老後に対する不安の声が高まっている昨今、定年退職後の生活に不安を抱える方も多いのではないでしょうか。特に独身の場合、ひとりで生活を支えるための費用がどれくらいかかるのか、想像がつかないこともあるでしょう。 本記事では、一般的な独身者の定年後の生活費について解説し、老後の資金計画に役立つ情報をお届けします。 ▼年金が「月10万円」で老後が不安…持ち家で「貯金」と「退職金」があれば大丈夫? 生活費を試算
定年後の生活費はいくら必要?
定年後に必要となる生活費は、独身であれば家計を1人分で考えればよいため、家族を持つ方よりは少なくなる傾向があります。しかし、収入源が年金のみになることを考慮すると、節約をある程度は意識した生活が基本になると想定されます。 総務省統計局の「家計調査報告[家計収支編]2023年(令和5年)平均結果の概要」を基に、一般的な独身高齢者の月々の生活費を想定すると、14万円から15万円程度となるでしょう。この金額には、食費、光熱費、医療費、通信費、そして住居費などの「基本的な生活費」が含まれます。 また、令和6年度ベースの国民年金(老齢基礎年金)支給額は、満額でも月額換算6万8000円となります。将来は年金だけで生活しようと思っても、一般的な最低限度の生活すら、国民年金だけでは賄うことができないでしょう。 なお厚生年金であれば、日本年金機構の公式サイト記載「令和6年度の年金額の例(昭和31年4月2日以後生まれの方の場合)」を基に考えると、国民年金部分と合わせて月額換算で約16万円です。厚生年金に加入している場合であれば、定年後に年金だけで生活していくことは、可能といえそうです。
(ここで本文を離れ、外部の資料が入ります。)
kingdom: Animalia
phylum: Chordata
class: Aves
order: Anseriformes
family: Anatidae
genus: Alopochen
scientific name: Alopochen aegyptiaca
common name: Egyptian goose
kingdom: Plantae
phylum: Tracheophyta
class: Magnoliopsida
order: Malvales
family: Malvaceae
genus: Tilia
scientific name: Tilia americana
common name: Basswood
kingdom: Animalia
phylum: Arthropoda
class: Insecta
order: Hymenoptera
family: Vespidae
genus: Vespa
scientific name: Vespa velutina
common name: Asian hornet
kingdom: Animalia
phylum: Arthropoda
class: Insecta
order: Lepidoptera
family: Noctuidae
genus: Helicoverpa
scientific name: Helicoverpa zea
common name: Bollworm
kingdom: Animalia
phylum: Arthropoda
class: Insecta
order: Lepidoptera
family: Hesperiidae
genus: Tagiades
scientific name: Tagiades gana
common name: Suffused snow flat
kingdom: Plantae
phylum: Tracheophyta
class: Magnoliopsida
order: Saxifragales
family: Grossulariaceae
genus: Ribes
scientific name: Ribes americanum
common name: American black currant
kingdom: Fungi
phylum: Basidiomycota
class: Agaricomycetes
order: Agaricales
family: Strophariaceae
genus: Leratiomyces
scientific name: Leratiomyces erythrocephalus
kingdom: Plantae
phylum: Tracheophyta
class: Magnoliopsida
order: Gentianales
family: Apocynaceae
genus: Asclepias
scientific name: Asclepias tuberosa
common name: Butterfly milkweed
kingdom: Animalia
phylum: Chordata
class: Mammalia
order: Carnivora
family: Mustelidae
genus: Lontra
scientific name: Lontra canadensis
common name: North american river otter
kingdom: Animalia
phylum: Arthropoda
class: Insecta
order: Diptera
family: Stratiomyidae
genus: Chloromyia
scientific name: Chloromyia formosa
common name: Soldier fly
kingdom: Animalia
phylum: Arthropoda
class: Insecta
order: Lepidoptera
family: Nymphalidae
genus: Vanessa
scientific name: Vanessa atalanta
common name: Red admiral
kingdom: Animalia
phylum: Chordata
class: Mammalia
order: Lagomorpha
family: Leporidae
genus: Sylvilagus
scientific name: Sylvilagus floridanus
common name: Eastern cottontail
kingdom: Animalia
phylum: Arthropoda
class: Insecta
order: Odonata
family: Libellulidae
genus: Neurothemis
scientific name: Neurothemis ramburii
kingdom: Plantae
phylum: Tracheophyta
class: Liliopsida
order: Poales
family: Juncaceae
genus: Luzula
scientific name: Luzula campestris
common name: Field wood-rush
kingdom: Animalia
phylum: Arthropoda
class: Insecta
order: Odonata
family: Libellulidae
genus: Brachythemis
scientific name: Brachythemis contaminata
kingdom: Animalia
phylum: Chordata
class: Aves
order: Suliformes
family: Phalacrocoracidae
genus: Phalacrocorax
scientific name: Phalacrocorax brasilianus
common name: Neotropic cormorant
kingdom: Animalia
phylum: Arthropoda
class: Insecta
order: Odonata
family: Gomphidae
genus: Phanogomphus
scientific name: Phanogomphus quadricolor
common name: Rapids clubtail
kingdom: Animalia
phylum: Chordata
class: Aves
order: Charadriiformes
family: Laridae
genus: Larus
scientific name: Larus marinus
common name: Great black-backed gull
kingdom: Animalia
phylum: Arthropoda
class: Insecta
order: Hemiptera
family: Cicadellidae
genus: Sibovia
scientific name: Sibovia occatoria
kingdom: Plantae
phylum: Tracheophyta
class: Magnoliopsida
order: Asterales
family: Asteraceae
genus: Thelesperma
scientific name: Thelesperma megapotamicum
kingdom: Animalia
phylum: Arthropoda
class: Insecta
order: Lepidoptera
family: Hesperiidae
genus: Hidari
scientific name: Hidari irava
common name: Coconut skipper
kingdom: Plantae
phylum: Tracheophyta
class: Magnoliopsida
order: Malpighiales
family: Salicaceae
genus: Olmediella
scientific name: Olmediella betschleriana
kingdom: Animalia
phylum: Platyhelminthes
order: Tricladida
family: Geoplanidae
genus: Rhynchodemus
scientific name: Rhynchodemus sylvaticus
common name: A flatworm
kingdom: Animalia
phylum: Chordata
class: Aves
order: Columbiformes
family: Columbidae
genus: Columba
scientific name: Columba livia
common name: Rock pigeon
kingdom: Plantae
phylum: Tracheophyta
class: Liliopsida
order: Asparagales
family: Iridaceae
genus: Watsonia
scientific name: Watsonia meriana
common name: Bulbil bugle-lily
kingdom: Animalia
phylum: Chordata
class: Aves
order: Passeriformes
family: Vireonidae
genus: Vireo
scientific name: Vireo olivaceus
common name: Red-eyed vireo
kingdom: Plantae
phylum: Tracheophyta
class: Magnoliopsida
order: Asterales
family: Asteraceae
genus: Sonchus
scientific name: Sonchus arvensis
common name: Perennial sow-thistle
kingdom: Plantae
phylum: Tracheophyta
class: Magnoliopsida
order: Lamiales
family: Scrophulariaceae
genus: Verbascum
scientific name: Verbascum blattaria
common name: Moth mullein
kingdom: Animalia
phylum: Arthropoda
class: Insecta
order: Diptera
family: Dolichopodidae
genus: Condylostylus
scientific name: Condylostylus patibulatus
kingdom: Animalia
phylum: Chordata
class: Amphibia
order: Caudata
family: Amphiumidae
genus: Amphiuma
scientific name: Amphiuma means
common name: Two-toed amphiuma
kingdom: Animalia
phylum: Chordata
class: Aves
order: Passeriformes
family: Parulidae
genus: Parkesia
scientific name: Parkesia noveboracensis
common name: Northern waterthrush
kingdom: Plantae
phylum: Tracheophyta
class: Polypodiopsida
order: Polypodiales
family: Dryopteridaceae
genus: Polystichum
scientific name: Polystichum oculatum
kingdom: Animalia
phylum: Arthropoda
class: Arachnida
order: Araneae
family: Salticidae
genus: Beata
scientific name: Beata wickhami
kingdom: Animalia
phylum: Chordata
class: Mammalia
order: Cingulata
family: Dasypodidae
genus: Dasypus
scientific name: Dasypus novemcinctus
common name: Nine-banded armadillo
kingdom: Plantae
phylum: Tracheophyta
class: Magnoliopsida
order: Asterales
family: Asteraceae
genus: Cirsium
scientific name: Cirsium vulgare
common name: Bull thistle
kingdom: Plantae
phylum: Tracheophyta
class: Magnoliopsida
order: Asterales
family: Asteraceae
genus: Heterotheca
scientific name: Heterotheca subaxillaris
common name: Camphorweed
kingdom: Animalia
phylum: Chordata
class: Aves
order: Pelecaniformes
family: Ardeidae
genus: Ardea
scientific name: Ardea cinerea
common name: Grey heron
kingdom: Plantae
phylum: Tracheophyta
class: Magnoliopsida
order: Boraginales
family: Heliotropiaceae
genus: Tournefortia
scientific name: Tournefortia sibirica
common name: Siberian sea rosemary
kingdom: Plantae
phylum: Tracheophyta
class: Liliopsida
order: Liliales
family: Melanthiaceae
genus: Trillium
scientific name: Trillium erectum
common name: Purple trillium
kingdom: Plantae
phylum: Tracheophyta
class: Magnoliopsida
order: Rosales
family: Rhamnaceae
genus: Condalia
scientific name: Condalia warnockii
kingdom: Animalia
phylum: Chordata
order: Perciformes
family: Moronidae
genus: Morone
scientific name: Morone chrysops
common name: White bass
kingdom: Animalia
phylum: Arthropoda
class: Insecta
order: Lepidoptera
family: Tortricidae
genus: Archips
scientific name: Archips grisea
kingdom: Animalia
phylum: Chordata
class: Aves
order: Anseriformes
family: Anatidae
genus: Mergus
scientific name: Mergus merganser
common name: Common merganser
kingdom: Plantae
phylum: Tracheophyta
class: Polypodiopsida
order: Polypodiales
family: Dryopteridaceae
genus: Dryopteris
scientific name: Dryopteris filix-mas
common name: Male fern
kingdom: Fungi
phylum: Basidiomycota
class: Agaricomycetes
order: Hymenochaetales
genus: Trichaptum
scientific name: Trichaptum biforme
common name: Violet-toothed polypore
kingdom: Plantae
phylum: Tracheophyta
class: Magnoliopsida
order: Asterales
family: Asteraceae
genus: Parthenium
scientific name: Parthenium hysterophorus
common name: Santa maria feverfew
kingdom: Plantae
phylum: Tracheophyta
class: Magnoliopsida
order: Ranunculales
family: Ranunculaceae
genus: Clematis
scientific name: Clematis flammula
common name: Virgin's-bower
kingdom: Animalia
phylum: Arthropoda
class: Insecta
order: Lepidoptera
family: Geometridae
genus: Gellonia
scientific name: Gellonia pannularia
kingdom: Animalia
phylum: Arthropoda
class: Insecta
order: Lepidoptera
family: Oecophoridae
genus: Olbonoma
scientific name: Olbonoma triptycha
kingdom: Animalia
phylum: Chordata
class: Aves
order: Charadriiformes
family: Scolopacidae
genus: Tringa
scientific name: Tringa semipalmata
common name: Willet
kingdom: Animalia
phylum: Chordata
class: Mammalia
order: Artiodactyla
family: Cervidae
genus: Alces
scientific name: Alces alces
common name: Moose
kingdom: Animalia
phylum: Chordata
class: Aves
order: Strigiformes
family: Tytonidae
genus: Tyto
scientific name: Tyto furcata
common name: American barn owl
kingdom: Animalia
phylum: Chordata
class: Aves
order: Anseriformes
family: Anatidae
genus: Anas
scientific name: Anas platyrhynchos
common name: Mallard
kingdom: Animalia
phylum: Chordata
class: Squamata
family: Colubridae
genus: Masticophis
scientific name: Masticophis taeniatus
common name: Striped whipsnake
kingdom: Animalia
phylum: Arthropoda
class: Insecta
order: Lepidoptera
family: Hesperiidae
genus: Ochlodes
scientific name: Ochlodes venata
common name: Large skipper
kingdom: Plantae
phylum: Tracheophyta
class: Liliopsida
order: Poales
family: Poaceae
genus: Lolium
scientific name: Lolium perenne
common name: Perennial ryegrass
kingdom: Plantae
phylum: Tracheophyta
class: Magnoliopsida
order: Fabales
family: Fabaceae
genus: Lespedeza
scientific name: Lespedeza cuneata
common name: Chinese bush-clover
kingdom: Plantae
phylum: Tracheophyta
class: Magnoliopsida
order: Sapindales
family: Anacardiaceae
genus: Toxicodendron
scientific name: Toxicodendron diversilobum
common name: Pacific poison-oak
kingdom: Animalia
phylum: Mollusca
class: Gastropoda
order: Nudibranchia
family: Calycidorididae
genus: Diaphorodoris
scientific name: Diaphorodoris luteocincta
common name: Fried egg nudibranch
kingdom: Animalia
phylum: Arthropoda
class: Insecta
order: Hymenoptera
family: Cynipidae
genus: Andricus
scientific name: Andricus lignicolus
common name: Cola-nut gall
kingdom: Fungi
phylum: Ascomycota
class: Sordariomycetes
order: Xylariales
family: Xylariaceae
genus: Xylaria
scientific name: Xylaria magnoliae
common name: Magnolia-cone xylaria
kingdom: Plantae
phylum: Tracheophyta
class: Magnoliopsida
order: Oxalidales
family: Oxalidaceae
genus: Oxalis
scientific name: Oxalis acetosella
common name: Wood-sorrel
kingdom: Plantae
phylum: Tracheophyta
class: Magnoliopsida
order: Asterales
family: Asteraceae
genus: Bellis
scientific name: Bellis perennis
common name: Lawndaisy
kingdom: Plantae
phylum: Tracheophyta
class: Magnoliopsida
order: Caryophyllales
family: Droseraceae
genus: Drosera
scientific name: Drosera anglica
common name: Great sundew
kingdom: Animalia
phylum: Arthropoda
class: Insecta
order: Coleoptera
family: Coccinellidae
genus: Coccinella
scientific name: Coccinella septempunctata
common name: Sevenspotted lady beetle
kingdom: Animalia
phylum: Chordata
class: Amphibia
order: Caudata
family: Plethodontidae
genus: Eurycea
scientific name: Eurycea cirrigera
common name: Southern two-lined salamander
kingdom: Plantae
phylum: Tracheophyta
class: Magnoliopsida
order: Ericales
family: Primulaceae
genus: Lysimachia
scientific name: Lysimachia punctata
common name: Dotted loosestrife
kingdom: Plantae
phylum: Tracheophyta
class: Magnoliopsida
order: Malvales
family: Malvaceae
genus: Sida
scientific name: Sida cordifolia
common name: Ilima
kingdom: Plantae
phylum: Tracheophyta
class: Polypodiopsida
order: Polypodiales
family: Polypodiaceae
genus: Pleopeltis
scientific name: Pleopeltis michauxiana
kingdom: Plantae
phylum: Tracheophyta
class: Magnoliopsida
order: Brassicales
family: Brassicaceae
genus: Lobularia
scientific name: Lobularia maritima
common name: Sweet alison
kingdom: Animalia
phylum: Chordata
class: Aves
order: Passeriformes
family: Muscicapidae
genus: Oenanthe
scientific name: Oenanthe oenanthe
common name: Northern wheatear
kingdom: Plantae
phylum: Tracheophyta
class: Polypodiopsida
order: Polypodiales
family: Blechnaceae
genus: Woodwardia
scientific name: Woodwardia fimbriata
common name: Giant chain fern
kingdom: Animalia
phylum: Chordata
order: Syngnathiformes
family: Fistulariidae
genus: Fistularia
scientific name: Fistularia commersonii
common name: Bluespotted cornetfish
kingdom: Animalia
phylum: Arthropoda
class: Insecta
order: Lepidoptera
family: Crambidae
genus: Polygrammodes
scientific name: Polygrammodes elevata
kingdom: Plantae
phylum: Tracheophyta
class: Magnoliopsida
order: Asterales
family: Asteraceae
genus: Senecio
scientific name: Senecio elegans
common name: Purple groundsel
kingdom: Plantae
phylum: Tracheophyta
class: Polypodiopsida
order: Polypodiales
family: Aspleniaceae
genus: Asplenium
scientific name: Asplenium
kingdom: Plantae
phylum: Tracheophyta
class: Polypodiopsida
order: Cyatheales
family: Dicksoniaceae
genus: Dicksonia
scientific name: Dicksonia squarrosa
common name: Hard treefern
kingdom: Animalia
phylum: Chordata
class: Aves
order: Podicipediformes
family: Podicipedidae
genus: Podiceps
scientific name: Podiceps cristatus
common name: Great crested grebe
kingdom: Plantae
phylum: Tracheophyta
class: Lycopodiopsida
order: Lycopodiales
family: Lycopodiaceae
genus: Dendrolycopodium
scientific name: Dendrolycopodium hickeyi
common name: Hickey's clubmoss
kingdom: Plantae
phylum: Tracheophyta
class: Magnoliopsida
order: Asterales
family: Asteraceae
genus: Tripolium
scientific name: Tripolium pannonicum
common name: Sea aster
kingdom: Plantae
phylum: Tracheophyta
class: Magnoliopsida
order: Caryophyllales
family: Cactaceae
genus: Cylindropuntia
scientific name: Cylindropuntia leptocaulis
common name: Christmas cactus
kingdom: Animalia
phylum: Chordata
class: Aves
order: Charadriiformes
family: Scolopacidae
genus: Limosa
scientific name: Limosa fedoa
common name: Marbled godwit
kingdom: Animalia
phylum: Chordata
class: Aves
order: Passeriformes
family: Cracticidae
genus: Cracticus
旅行や趣味に友人付き合いに……と、人生を楽しみたいのなら……
総務省統計局の行った調査とは別に、公益財団法人生命保険文化センターの調査も見てみましょう。 公益財団法人生命保険文化センターの2022(令和4)年度「生活保障に関する調査」によれば、夫婦2人の老後生活においては、最低限度の生活費が平均で月23万円程度に加えて、経済的にゆとりのある老後生活を送るために、平均で月15万円程度が必要になると考えられているようです。 なお、この調査における「ゆとりのある老後生活費」は、日常の最低限度の生活費とは別に、レジャーや旅行、友人との付き合い、耐久消費財の買い替えなどに使われる費用となります。 「生活費」というと、日常的にかかる消費支出の部分ばかり思い浮かぶかもしれません。しかし、老後も人生がまだ続くことを考えると、最低限度の支出だけで生活費を見込んでいては、実際に老後を迎えたときに「こんなはずでは」と悩んでしまう可能性もあります。 とはいえ、あまり趣味にお金をかけない方や、友人と何かするよりひとりで楽しむことを好む方であれば、上乗せ額は6万円や7万円ではなく、数千円から数万円程度で済むこともあるでしょう。